Toda essa recente celeuma em torno de um beijo que teria sido roubado a uma mulher por um famoso jogador de futebol só foi objeto de notícia destaque na mídia nacional graças menos à qualidade de seu principal protagonista do que à constatação da persistência de uma corrente anacrônica, moralista, conservadora, xiita, que deve sua existência ao prestígio internacional de um dos mais notáveis criminalistas da década de 1940, o ex-ministro do STF Nélson Hungria, que lecionou: sendo mediante constrangimento, “o beijo na boca, na face ou no colo, se dado de forma lasciva ou com fim erótico, pode incidir no conceito legal” do grave crime. Ocorre que, até à reforma de 2009, a pretendida infração era considerada crime de atentado violento ao pudor (artigo 214). E nisso reside todo o problema. É que, à luz da mudança introduzida em 2009 no código penal, o revogado artigo 214 passou a constar da segunda parte do artigo 213, que incrimina condutas sob o nome jurídico ‘estupro’.

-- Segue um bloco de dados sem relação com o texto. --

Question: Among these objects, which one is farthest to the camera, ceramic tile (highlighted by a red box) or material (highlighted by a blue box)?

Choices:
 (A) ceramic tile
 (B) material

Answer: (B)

A questão, portanto, é saber se esse beijo dado na boca contra a vontade da pessoa que o suporta pode configurar crime de estupro. De fato, a nova lei prevê que será também considerado como tal a conduta de ‘constranger alguém, mediante violência ou grave ameaça, .... a praticar ou permitir que com ele se pratique outro ato libidinoso’, que é aquele destinado a satisfazer o apetite sexual.
Importa dizer que tanto homem como mulher podem ser, por essa segunda parte do dispositivo legal, autores desse crime. O detalhe é que não precisa o agressor partir para ‘os finalmentes’, como diria o personagem de Dias Gomes, para que ocorra então o delito de estupro. Este já estará configurado na conduta assim tratada de prelúdios da relação sexual. Resta, porém, saber também se o beijo forçado na boca, porque dado na boca, pode ser considerado libidinoso. E, mesmo o sendo, será o caso de responder o agente por estupro?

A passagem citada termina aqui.